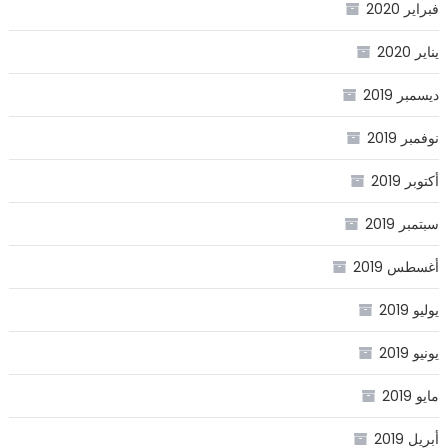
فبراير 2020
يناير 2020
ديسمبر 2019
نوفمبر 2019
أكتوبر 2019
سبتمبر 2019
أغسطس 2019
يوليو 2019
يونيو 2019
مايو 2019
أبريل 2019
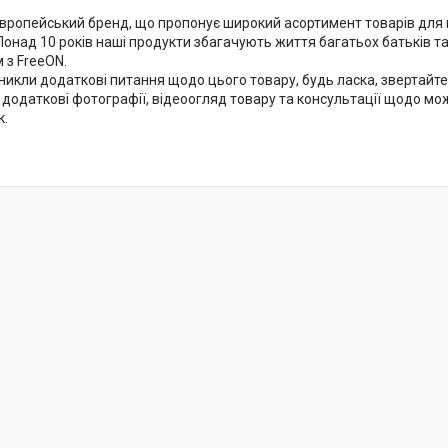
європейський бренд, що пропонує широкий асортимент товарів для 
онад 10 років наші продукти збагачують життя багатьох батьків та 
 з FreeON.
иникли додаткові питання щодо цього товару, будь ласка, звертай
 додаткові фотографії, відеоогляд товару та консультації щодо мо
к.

• • • •

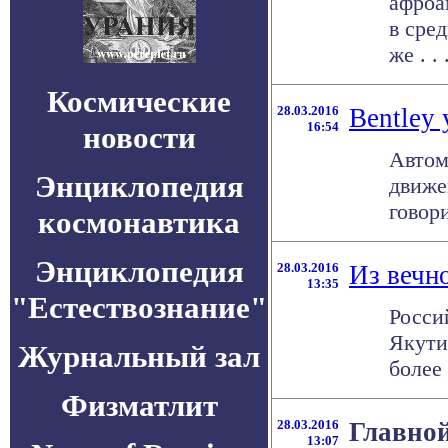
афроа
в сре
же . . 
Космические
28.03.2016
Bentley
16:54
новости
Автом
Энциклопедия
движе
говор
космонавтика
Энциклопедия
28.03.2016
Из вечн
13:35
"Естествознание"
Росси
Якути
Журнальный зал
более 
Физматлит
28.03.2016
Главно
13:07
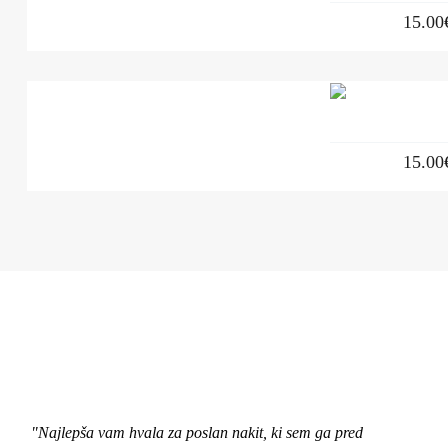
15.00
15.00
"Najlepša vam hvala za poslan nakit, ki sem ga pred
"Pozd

• • • •

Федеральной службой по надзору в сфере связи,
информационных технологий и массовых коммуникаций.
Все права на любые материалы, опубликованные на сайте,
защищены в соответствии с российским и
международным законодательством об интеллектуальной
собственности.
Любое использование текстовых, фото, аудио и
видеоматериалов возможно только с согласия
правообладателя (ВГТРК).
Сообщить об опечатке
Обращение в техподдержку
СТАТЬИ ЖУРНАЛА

• • • •

● Request: For the word "щодо", show every line of the entries that holds it.

● Written answer:
иникли додаткові питання щодо цього товару, будь ласка, звертай
 додаткові фотографії, відеоогляд товару та консультації щодо мо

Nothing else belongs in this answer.